Policies that deny students access to their transcripts because of debt needlessly lock low-income learners and people of color out of opportunity, writes Sosanya Jones of Howard University and Ithaka S+R.
President Joe Biden has said that congressional Democrats will drop tuition-free community college from their social spending bill, multiple news outlets reported this week. NBC News reported that the latest version of the Build Back Better Act, which Democrats are trying to enact through the reconciliation process, has been scaled back from spending $3.5T over a decade to less than $2T. But negotiations continue.
Registered apprenticeships in construction trades in Wisconsin that are offered jointly by unions and employers lead to average income levels that rival those of bachelor’s degree holders and far outpace earnings of completers of nonunion apprenticeships, found a recent study by researchers from the Midwest Policy Institute and the University of Illinois at Urbana-Champaign.
The Strada Education Network announced a $10M grant program to support “equitable outcomes through and beyond college completion.” Institutions that participate in the Taskforce on Higher Education and Opportunity will be eligible to receive the grants, which will back projects that seek to help students make measurable gains with their employment, economic stability, and fulfillment.
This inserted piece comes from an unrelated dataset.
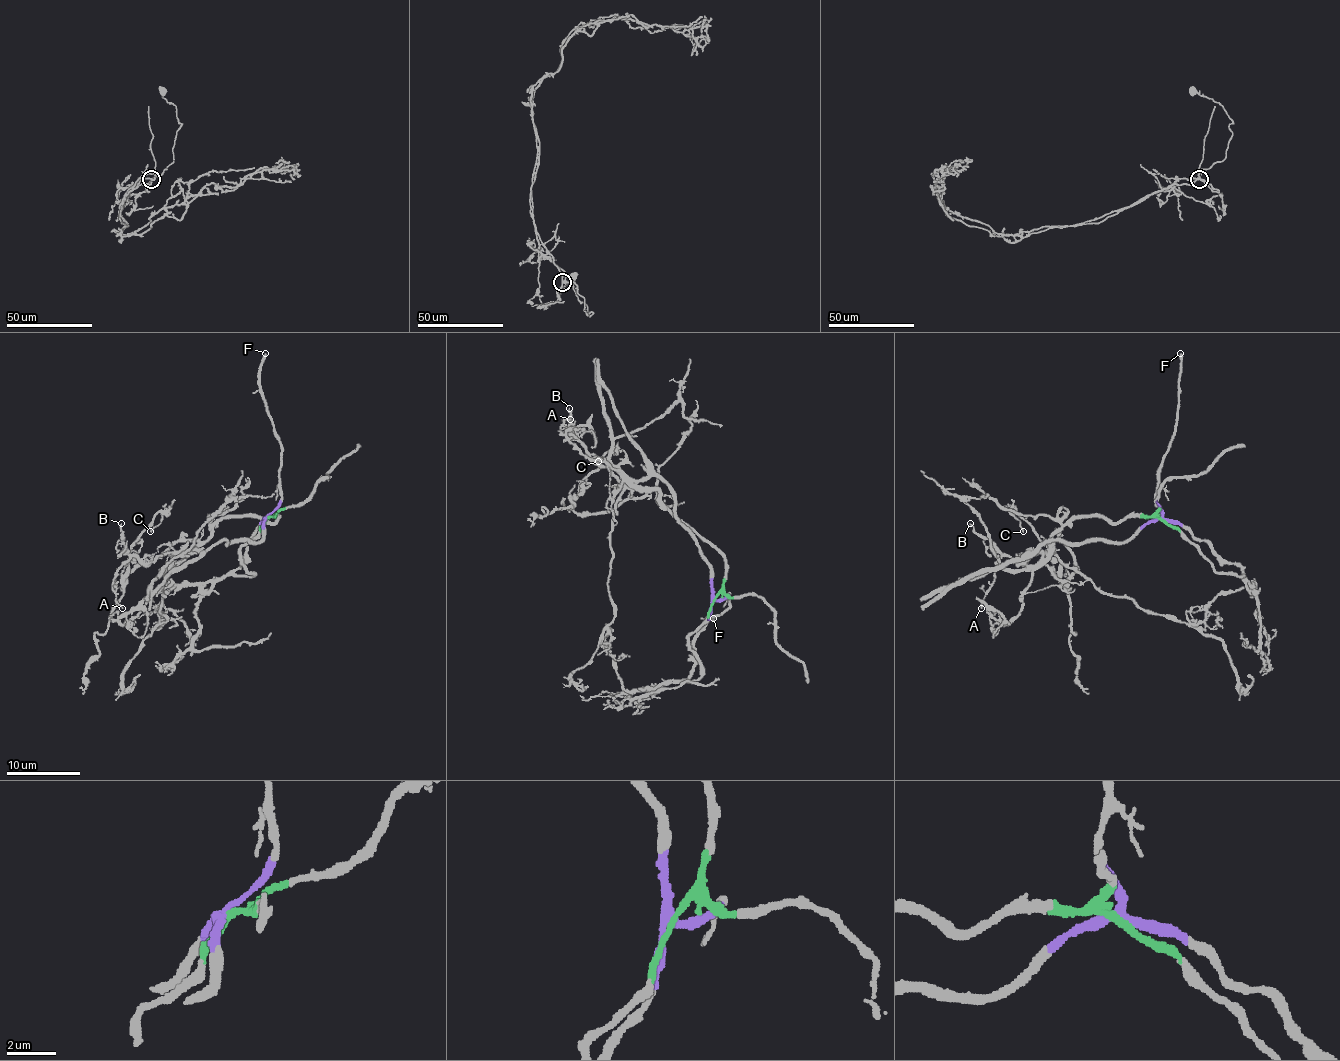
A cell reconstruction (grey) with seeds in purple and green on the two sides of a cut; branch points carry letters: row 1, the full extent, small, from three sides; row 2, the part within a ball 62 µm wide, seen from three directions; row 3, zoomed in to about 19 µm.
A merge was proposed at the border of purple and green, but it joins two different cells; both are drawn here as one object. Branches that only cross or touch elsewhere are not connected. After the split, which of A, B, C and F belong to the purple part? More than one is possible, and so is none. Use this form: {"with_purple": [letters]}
{"with_purple": ["A", "B", "F"]}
Participation in dual-enrollment programs in California increased by 56 percent during the four years before 2020, according to a new report from the Public Policy Institute of California. Roughly 20 percent of dual-enrollment courses are in career education. Black and Latino students in general are underrepresented in dual enrollment, although both groups are equitably represented in some programs.
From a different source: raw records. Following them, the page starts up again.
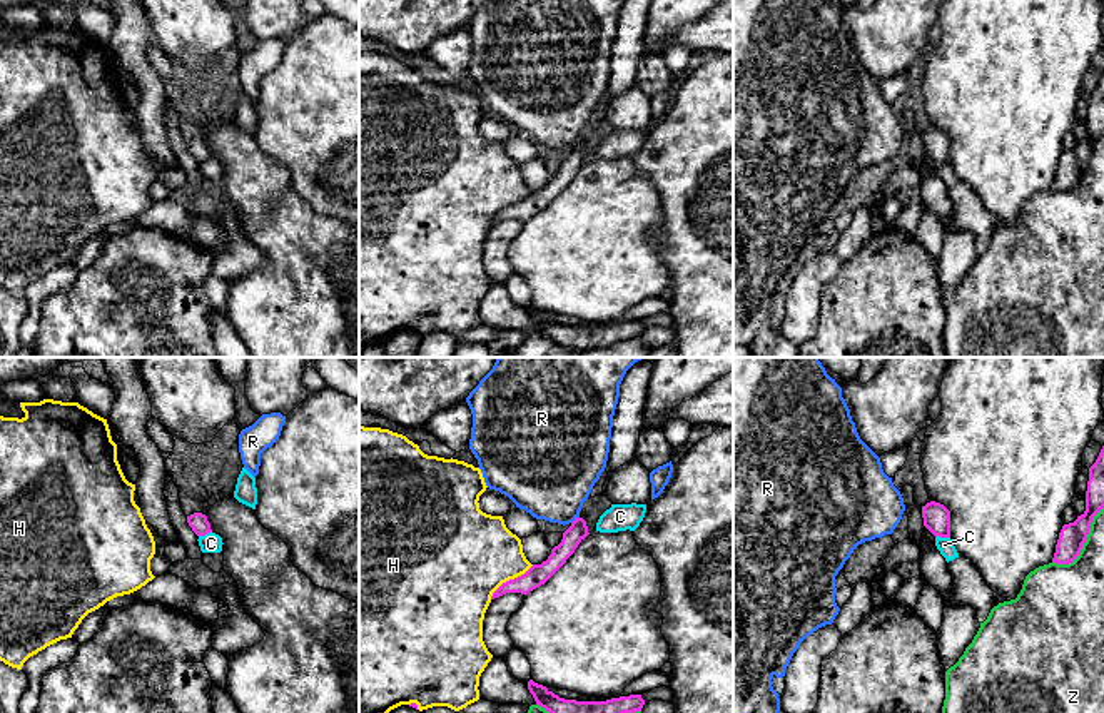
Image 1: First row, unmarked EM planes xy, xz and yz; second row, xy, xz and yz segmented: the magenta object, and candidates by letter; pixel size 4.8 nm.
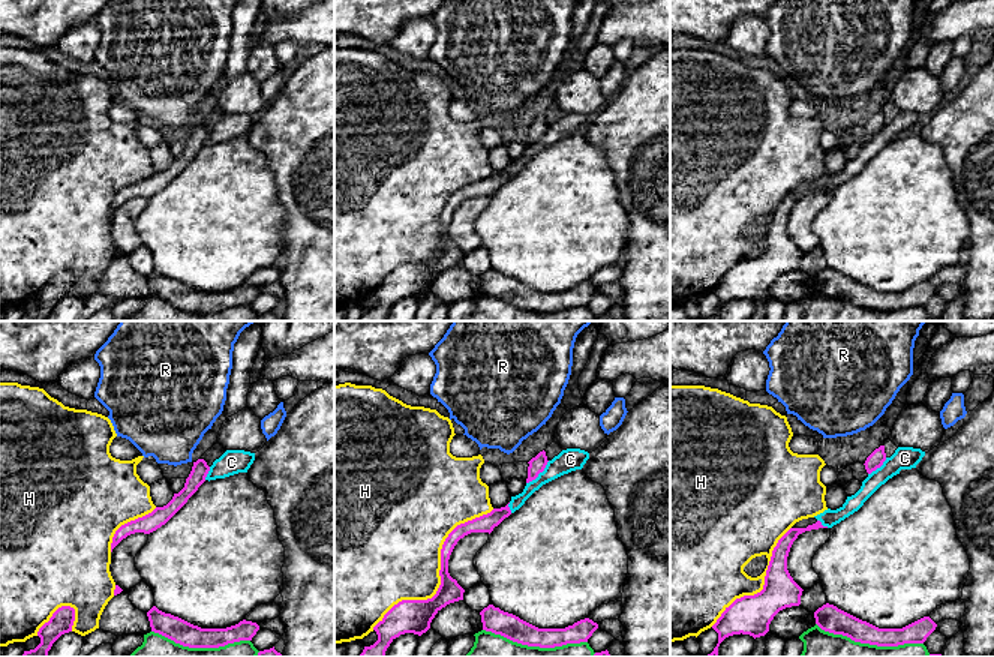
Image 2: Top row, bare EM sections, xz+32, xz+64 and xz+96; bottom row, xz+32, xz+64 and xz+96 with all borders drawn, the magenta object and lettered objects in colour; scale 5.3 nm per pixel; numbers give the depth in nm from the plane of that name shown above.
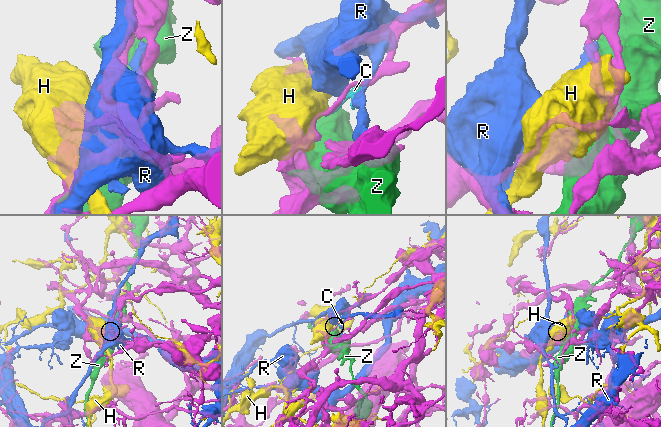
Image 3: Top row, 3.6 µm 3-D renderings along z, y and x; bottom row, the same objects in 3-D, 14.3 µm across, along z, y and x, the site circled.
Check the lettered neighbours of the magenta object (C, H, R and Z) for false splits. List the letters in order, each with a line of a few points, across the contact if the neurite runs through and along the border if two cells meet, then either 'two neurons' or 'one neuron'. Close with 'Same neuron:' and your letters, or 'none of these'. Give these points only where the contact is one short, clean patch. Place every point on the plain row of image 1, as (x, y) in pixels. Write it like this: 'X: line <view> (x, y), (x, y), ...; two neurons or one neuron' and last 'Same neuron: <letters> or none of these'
C: two neurons
H: two neurons
R: two neurons
Z: two neurons
Same neuron: none of these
The nation urgently needs an “integrated playbook” to help smooth out the journey for young people from school to college and work, according to a new report from Georgetown University’s Center on Education and the Workforce. The center said the Biden administration’s Build Back Better plan would move toward its all-one-system approach, which calls for employers to be involved in work-based education.
The number of students who were enrolled exclusively in online programs nearly doubled last fall (up 93 percent) compared to the previous year, according to a survey of 2,200 institutions by the National Council for State Authorization Reciprocity Agreements. The survey found more than 5.8M distance education enrollments in fall 2020.
OneTen, the Blacks in Technology Foundation, and the online course provider Udacity are offering scholarships to fully fund online training for 2,000 Black learners who do not hold a four-year college degree. The new nanodegree scholarships are designed to “disrupt the status quo” while helping participants gain applicable skills to start a new career in tech.
Employers as Colleges
The U.S. Chamber of Commerce Foundation is hosting a virtual panel next week on employer learning programs. Ardine Williams, Amazon’s vice president of workforce development, and Lydia Logan, IBM’s global vice president of education and workforce development, are the speakers. I’m moderating the chat, which is part of the foundation’s Talent Forward event.
Eligible nurses from Emory Healthcare will have their annual tuition fees reimbursed when they pursue a bachelor’s degree in nursing at Chamberlain University. The new pathway from Chamberlain, which is owned by Adtalem Global Education, allows nursing students to combine funds from Emory’s employee education benefits with a grant from the university to cover the program’s full tuition fees.